Anyone who believes the solution to government problems is more government needs to take a closer look at the United States Post Office.
According to a report from the Cato Institute, the federal agency has lost more than $50 billion since 2007, and, without major reforms, is likely to continue to lose money.
The Washington Free Beacon reports:
One of the reasons this has occurred is the decline in first-class mail volume, which has fallen from a peak of 104 billion pieces in 2001 to 62 billion pieces in 2015. This 40 percent decline combined with the rise of email communications, Internet bill pay, Facebook, Evite, online advertising, and the decline of printed magazines have contributed to lost revenue.
“USPS’s costly union workforce is another problem,” states the report. “USPS worker compensation is substantially higher, on average, than for comparable private-sector workers. The USPS’s financial challenges have been compounded by a requirement passed in 2006 to pay down the company’s large unfunded liabilities for retiree health care.”
According to the report, solutions for money-losing mail systems are to either privatize them or open them up to competition. “In New Zealand and Sweden, government postal firms slashed their workforces about one third when they were restructured and opened to competition,” states the report. “Similar job cuts were prompted when Germany and the Netherlands privatized their systems.”
“Congress should privatize the USPS, repeal its legal monopolies, and give the company the flexibility it needs to innovate and reduce costs,” the report states. “Those reforms would give entrepreneurs a chance to improve America’s postal services.”
So what's the real solution to government problems? The American people.

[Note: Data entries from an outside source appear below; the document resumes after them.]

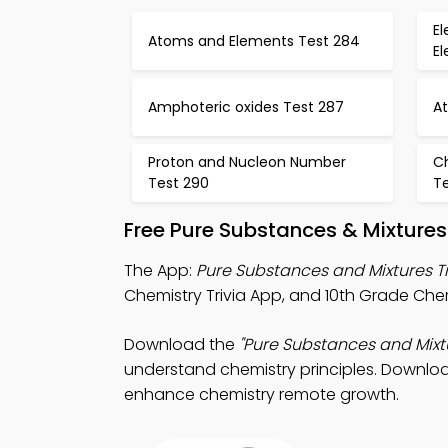
El
Atoms and Elements Test 284
El
Amphoteric oxides Test 287
A
Proton and Nucleon Number
C
Test 290
Te
Free Pure Substances & Mixture
The App:
Pure Substances and Mixtures T
Chemistry Trivia App, and 10th Grade Chem
Download the
"Pure Substances and Mixtu
understand chemistry principles. Download
enhance chemistry remote growth.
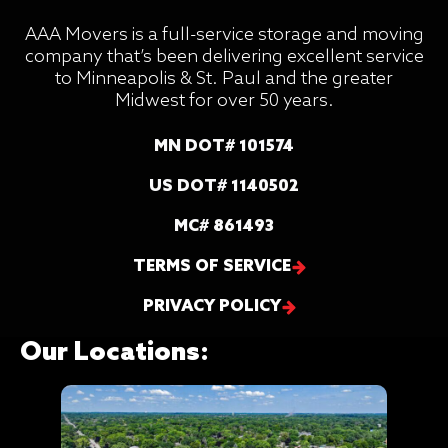
AAA Movers is a full-service storage and moving
company that’s been delivering excellent service
to Minneapolis & St. Paul and the greater
Midwest for over 50 years.
MN DOT# 101574
US DOT# 1140502
MC# 861493
TERMS OF SERVICE
PRIVACY POLICY
Our Locations:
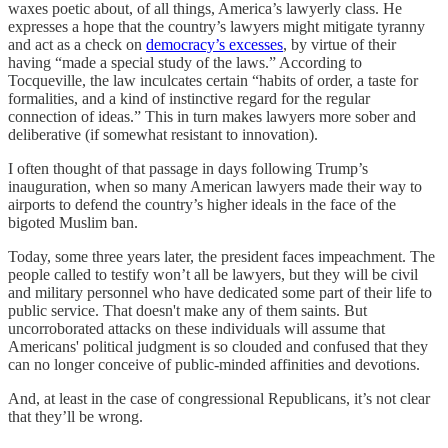
waxes poetic about, of all things, America’s lawyerly class. He
expresses a hope that the country’s lawyers might mitigate tyranny
and act as a check on
democracy’s excesses
, by virtue of their
having “made a special study of the laws.” According to
Tocqueville, the law inculcates certain “habits of order, a taste for
formalities, and a kind of instinctive regard for the regular
connection of ideas.” This in turn makes lawyers more sober and
deliberative (if somewhat resistant to innovation).
I often thought of that passage in days following Trump’s
inauguration, when so many American lawyers made their way to
airports to defend the country’s higher ideals in the face of the
bigoted Muslim ban.
Today, some three years later, the president faces impeachment. The
people called to testify won’t all be lawyers, but they will be civil
and military personnel who have dedicated some part of their life to
public service. That doesn't make any of them saints. But
uncorroborated attacks on these individuals will assume that
Americans' political judgment is so clouded and confused that they
can no longer conceive of public-minded affinities and devotions.
And, at least in the case of congressional Republicans, it’s not clear
that they’ll be wrong.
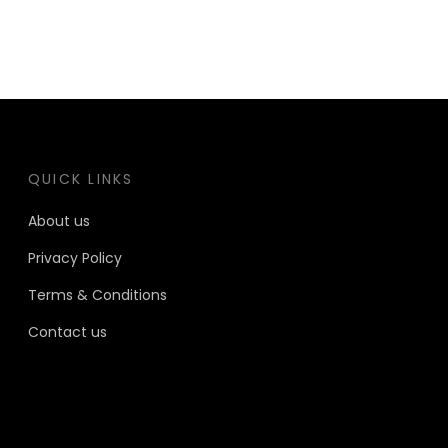
QUICK LINKS
About us
Privacy Policy
Terms & Conditions
Contact us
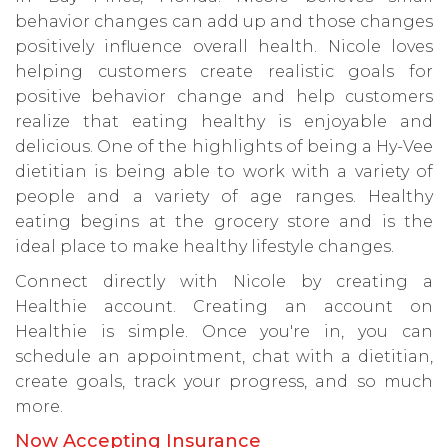
behavior changes can add up and those changes
positively influence overall health. Nicole loves
helping customers create realistic goals for
positive behavior change and help customers
realize that eating healthy is enjoyable and
delicious. One of the highlights of being a Hy-Vee
dietitian is being able to work with a variety of
people and a variety of age ranges. Healthy
eating begins at the grocery store and is the
ideal place to make healthy lifestyle changes.
Connect directly with Nicole by creating a
Healthie account. Creating an account on
Healthie is simple. Once you're in, you can
schedule an appointment, chat with a dietitian,
create goals, track your progress, and so much
more.
Now Accepting Insurance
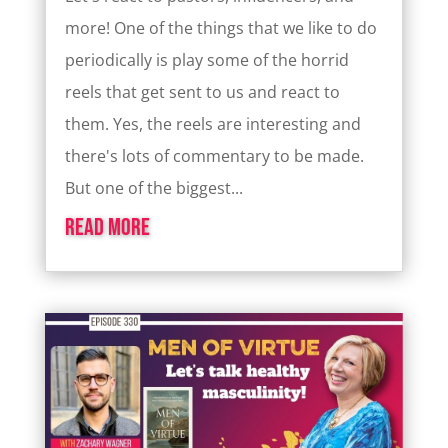
more! One of the things that we like to do
periodically is play some of the horrid
reels that get sent to us and react to
them. Yes, the reels are interesting and
there's lots of commentary to be made.
But one of the biggest...
read more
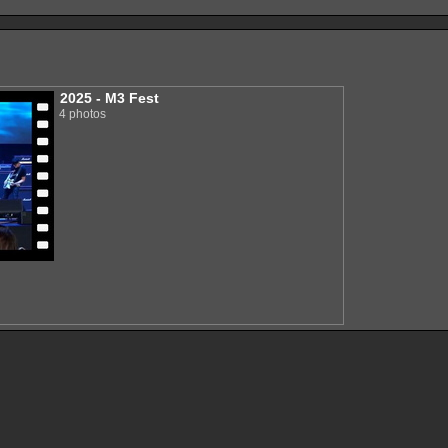
2025 - M3 Fest
4 photos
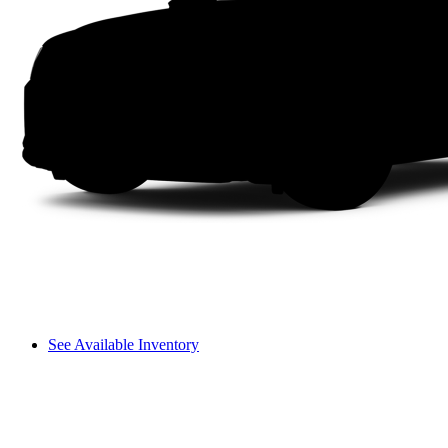
See Available Inventory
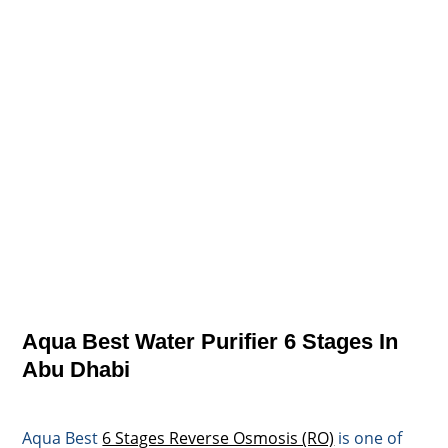
Aqua Best Water Purifier 6 Stages In
Abu Dhabi
Aqua Best
6 Stages Reverse Osmosis (RO)
is one of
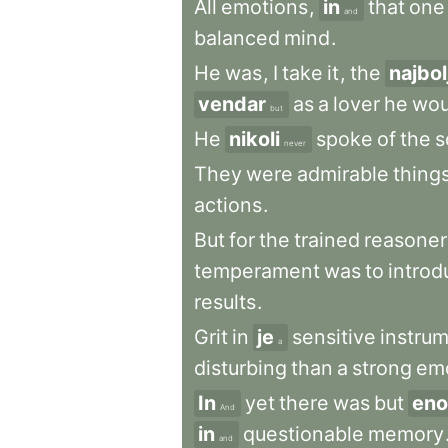
All
emotions
,
in
that
one
and
balanced
mind
.
He
was
,
I
take
it
,
the
najbol
vendar
as
a
lover
he
wou
but
He
nikoli
spoke
of
the
s
never
They
were
admirable
thing
actions
.
But
for
the
trained
reasoner
temperament
was
to
introd
results
.
Grit
in
je
sensitive
instru
a
disturbing
than
a
strong
em
In
yet
there
was
but
eno
And
in
questionable
memory
and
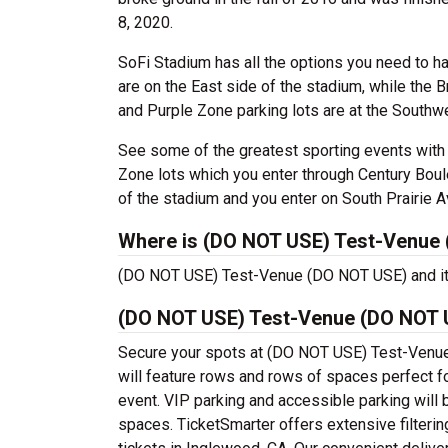
8, 2020.
SoFi Stadium has all the options you need to h
are on the East side of the stadium, while the 
and Purple Zone parking lots are at the Southw
See some of the greatest sporting events with S
Zone lots which you enter through Century Bou
of the stadium and you enter on South Prairie A
Where is (DO NOT USE) Test-Venue 
(DO NOT USE) Test-Venue (DO NOT USE) and its 
(DO NOT USE) Test-Venue (DO NOT U
Secure your spots at (DO NOT USE) Test-Venue
will feature rows and rows of spaces perfect f
event. VIP parking and accessible parking will 
spaces. TicketSmarter offers extensive filter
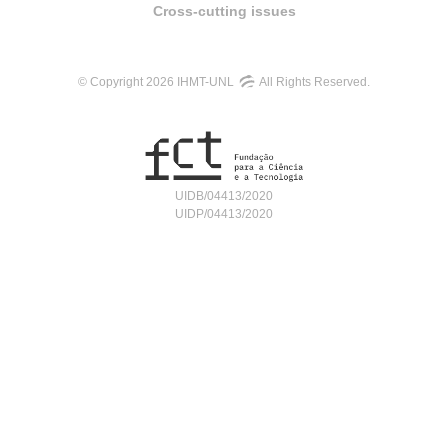
Cross-cutting issues
© Copyright 2026 IHMT-UNL
All Rights Reserved.
UIDB/04413/2020
UIDP/04413/2020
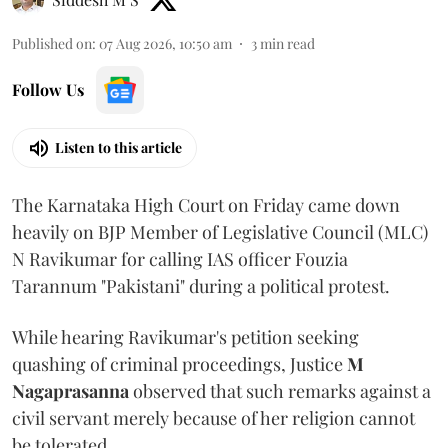
Published on
:
07 Aug 2026, 10:50 am
3
min read
Follow Us
Listen to this article
The Karnataka High Court on Friday came down
heavily on BJP Member of Legislative Council (MLC)
N Ravikumar for calling IAS officer Fouzia
Tarannum "Pakistani" during a political protest.
While hearing Ravikumar's petition seeking
quashing of criminal proceedings, Justice
M
Nagaprasanna
observed that such remarks against a
civil servant merely because of her religion cannot
be tolerated.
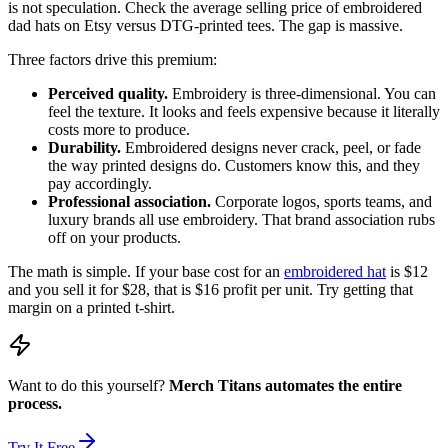
is not speculation. Check the average selling price of embroidered
dad hats on Etsy versus DTG-printed tees. The gap is massive.
Three factors drive this premium:
Perceived quality.
Embroidery is three-dimensional. You can
feel the texture. It looks and feels expensive because it literally
costs more to produce.
Durability.
Embroidered designs never crack, peel, or fade
the way printed designs do. Customers know this, and they
pay accordingly.
Professional association.
Corporate logos, sports teams, and
luxury brands all use embroidery. That brand association rubs
off on your products.
The math is simple. If your base cost for an
embroidered hat
is $12
and you sell it for $28, that is $16 profit per unit. Try getting that
margin on a printed t-shirt.
Want to do this yourself?
Merch Titans automates the entire
process.
Try It Free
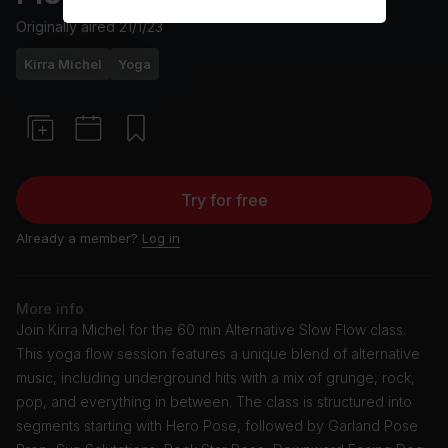
Originally aired
21/1/23
Kirra Michel
Yoga
Try for free
Already a member?
Log in
More info
Join Kirra Michel for the 60 min Alternative Slow Flow class.
This yoga flow session features a unique blend of alternative
music, including underground hits with a mix of grunge, rock,
pop, and everything in between. The class is structured into
segments starting with Hero Pose, followed by Garland Pose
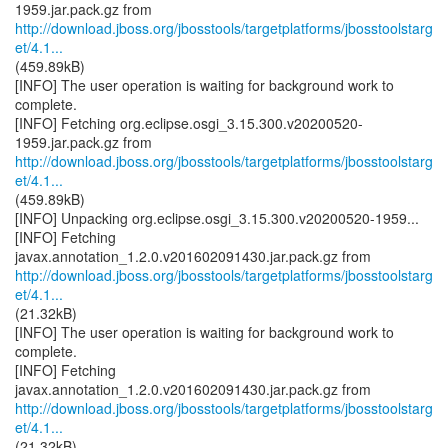
http://download.jboss.org/jbosstools/targetplatforms/jbosstoolstarg
et/4.1...
(459.89kB)
[INFO] The user operation is waiting for background work to
complete.
[INFO] Fetching org.eclipse.osgi_3.15.300.v20200520-
http://download.jboss.org/jbosstools/targetplatforms/jbosstoolstarg
et/4.1...
(459.89kB)
[INFO] Unpacking org.eclipse.osgi_3.15.300.v20200520-1959...
[INFO] Fetching
http://download.jboss.org/jbosstools/targetplatforms/jbosstoolstarg
et/4.1...
(21.32kB)
[INFO] The user operation is waiting for background work to
complete.
[INFO] Fetching
http://download.jboss.org/jbosstools/targetplatforms/jbosstoolstarg
et/4.1...
(21.32kB)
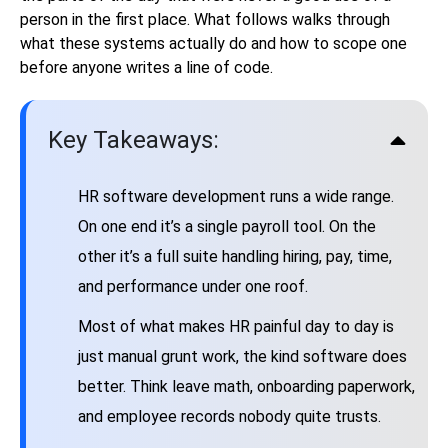
person in the first place. What follows walks through
what these systems actually do and how to scope one
before anyone writes a line of code.
Key Takeaways:
HR software development runs a wide range.
On one end it’s a single payroll tool. On the
other it’s a full suite handling hiring, pay, time,
and performance under one roof.
Most of what makes HR painful day to day is
just manual grunt work, the kind software does
better. Think leave math, onboarding paperwork,
and employee records nobody quite trusts.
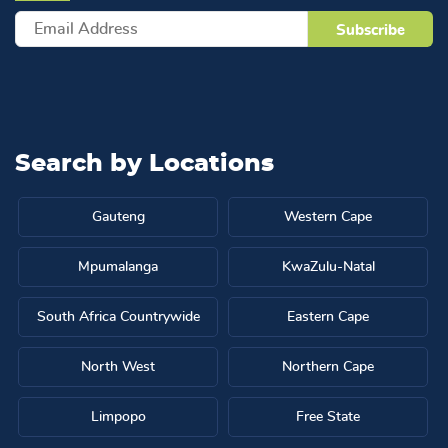
Search by
Locations
Gauteng
Western Cape
Mpumalanga
KwaZulu-Natal
South Africa Countrywide
Eastern Cape
North West
Northern Cape
Limpopo
Free State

Under Article V of the Constitution, the people--acting through their state legislatures--can call a Convention of States. The purpose of this convention is to propose constitutional amendments that limit the power and jurisdiction of the federal government, including that of wasteful government agencies.
The USPS isn't the worst example--by far. The federal leviathan in D.C. has grown so big and inefficient, our country is drowning in $19 trillion of debt and, unless we do something, risks falling off the worst fiscal cliff in this nation's history.